Bei denkmalgeschützten oder stadtbildprägenden Fassaden wird Innendämmung relevant. Sie erfordert bauphysikalische Sorgfalt, weil falsch geplante Aufbauten Feuchteschäden begünstigen können. Hier zeigt sich der Unterschied zwischen einer Herangehensweise, die Fassade, Innenausbau sowie Sanitär- und Heizungsinstallation gemeinsam denkt, und einer Kette einzelner Gewerke, die aneinander vorbeiplanen.
 
© Eyes2Soul, pexels.com

Förderung und Wirtschaftlichkeit realistisch einordnen

Die Bundesförderung für effiziente Gebäude (BEG) unterstützt sowohl Einzelmaßnahmen wie Dämmung, Fenster oder Heizungstausch als auch umfassendere Sanierungen zu Effizienzhaus-Standards. Zuschüsse und zinsverbilligte Kredite über KfW und BAFA sind an technische Mindestanforderungen und in vielen Fällen an die Einbindung eines Energieeffizienz-Experten geknüpft. Konkrete Förderhöhen, Voraussetzungen und Antragswege ändern sich regelmäßig; ein aktueller Blick auf die Programme von KfW und BAFA vor Vertragsabschluss ist daher ratsam.

Wirtschaftlich rechnet sich eine Sanierung selten allein über die Energiekosten. Werterhalt, Vermietbarkeit, Absicherung gegen künftige CO2-Preise und der Wegfall teurer Notreparaturen wiegen oft schwerer. Sinnvoll ist ein Sanierungsfahrplan, der Maßnahmen priorisiert und über mehrere Jahre staffelt, statt alles gleichzeitig zu stemmen.

Handwerkliche Qualität als Nachhaltigkeitsfaktor

Nachhaltigkeit im Bau beginnt vor der Materialwahl. Ein Dach, das nach wenigen Jahren nachgebessert werden muss, ist ökologisch und wirtschaftlich teurer als eine solide erste Ausführung mit langlebigen Materialien. Belastbare Details an Anschlüssen, luftdichte Ebenen ohne Wärmebrücken und sauber ausgeführte Abdichtungen entscheiden darüber, ob eine Dämmmaßnahme über Jahrzehnte funktioniert oder Bauschäden verursacht.

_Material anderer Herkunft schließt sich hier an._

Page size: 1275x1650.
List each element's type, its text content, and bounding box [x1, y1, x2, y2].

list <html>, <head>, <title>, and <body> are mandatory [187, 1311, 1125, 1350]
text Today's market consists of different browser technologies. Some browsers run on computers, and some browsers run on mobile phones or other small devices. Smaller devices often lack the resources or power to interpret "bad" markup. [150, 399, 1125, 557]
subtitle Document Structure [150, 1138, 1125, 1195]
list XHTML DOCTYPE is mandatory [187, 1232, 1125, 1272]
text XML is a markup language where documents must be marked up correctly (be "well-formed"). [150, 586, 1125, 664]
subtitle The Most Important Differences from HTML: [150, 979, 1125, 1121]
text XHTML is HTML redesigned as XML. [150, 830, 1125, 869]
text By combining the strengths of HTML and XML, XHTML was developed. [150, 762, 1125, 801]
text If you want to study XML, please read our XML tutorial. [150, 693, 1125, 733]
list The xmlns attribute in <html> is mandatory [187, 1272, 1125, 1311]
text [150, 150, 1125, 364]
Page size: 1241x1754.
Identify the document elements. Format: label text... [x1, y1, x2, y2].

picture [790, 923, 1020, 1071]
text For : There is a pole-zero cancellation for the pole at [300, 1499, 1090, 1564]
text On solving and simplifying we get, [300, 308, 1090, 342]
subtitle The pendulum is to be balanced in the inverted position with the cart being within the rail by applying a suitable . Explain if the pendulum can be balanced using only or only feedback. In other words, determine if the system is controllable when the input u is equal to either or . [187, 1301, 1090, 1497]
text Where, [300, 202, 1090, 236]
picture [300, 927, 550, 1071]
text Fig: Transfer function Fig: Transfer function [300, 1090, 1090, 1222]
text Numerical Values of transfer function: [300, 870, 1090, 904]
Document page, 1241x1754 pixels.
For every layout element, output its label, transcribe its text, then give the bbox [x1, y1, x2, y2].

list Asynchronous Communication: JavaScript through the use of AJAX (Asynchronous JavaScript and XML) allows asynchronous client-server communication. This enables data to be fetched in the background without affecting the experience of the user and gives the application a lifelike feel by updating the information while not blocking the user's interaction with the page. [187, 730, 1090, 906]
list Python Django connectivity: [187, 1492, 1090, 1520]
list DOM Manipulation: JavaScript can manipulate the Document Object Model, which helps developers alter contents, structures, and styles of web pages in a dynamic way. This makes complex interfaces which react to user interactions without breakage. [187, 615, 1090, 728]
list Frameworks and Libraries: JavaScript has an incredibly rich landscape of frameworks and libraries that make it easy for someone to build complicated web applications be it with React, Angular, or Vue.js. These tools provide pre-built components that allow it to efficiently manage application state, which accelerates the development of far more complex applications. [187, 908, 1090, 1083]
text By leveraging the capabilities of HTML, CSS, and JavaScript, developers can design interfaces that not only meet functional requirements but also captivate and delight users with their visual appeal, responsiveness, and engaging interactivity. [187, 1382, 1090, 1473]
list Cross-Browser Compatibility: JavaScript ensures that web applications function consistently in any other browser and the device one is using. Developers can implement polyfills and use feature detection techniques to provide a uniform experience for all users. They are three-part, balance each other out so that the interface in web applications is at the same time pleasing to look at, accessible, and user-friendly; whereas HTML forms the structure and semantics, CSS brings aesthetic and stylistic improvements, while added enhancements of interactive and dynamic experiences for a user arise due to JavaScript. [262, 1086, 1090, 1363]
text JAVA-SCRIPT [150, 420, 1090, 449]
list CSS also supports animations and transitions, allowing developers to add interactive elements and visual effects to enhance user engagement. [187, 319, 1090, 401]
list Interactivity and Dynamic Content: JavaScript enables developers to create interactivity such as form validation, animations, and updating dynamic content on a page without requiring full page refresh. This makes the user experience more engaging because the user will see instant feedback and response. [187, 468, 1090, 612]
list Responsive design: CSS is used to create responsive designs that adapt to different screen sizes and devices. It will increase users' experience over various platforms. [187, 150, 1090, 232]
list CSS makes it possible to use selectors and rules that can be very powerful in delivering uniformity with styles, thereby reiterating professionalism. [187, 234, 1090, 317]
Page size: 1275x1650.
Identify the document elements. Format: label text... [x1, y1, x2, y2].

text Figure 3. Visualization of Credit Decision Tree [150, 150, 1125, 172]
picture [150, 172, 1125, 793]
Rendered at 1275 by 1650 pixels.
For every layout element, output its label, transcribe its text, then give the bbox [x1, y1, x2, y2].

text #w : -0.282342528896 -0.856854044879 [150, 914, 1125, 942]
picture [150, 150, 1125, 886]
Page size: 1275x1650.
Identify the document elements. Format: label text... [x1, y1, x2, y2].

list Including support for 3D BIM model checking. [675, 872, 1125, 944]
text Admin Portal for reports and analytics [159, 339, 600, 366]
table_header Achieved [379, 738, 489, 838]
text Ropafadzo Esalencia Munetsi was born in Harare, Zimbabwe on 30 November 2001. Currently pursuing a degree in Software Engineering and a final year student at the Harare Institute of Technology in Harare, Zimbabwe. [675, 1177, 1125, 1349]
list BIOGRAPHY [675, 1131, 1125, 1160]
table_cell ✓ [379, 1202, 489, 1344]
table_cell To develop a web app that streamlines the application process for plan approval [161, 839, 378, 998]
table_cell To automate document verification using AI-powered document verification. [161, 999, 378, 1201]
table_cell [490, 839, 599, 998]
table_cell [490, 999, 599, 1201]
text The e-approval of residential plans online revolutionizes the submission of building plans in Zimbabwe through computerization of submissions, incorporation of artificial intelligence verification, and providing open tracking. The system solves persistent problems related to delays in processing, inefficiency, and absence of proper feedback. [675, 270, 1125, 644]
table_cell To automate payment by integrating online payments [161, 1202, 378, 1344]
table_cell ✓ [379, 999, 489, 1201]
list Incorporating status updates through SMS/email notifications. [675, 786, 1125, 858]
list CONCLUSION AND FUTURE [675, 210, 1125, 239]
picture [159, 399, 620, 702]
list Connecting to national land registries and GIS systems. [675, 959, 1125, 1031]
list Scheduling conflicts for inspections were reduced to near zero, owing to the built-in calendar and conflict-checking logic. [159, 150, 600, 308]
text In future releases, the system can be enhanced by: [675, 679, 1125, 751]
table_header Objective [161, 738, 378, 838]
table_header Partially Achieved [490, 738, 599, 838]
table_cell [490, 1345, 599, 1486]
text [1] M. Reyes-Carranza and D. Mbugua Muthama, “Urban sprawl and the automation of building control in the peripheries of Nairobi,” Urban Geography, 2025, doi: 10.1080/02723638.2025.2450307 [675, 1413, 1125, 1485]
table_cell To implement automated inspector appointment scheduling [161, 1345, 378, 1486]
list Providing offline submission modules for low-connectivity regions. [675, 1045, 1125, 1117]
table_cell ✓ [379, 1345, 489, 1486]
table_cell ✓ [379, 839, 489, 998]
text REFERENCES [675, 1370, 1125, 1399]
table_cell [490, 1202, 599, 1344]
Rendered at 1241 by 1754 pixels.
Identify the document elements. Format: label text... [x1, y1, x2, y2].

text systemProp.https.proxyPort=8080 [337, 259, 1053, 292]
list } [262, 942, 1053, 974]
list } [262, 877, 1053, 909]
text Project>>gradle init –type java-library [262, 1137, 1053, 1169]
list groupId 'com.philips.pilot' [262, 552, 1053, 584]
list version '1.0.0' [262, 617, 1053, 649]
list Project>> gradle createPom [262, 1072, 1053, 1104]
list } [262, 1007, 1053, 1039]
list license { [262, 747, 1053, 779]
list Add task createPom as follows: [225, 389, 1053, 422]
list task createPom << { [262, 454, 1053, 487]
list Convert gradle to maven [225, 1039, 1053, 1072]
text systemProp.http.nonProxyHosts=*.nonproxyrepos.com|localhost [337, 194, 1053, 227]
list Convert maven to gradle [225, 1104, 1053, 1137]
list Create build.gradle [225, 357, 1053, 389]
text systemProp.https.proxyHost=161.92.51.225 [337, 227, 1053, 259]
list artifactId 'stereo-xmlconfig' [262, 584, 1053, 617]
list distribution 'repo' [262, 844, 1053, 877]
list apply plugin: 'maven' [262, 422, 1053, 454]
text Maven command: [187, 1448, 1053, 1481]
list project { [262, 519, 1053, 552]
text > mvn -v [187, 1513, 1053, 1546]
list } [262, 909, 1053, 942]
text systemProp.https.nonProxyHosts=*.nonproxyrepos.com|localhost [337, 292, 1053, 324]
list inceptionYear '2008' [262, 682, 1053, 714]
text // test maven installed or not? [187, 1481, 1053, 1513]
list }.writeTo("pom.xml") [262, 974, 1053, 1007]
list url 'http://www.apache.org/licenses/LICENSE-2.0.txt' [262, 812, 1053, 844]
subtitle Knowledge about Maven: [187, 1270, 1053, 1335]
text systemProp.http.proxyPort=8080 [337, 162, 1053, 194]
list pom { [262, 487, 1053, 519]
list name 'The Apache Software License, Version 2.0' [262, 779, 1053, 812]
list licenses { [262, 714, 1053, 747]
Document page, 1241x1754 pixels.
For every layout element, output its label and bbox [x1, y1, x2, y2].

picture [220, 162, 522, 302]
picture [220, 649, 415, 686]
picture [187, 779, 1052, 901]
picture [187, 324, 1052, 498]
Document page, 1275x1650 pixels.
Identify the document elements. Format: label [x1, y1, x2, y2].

Bei Altbausanierungen ergeben sich während der Ausführung häufig neue Erkenntnisse zu Substanz und Statik. Ein Leistungsspektrum, das von Rohbau- und Mauerwerksarbeiten über Dach- und Fassadensanierung bis hin zu Sanitär-, Heizungs- und Elektroinstallationen reicht und bei Energiesanierungen mit Energieberatern verzahnt ist, kann in solchen Fällen den Koordinationsaufwand reduzieren und Verantwortung an einer Stelle bündeln.

Was Sie als Eigentümer jetzt sinnvoll angehen können

Ein realistischer Einstieg besteht selten in der teuersten Maßnahme, sondern in einer belastbaren Bestandsaufnahme: Energieausweis, Prüfung der Bausubstanz, Klärung von Denkmalauflagen und ein individueller Sanierungsfahrplan. Auf dieser Grundlage lassen sich Maßnahmen so kombinieren, dass Förderung, Bauablauf und Nutzung zusammenpassen. Der ökologische Effekt entsteht dann nicht durch Symbolprojekte, sondern durch konsequent umgesetzte, technisch saubere Schritte über die Zeit.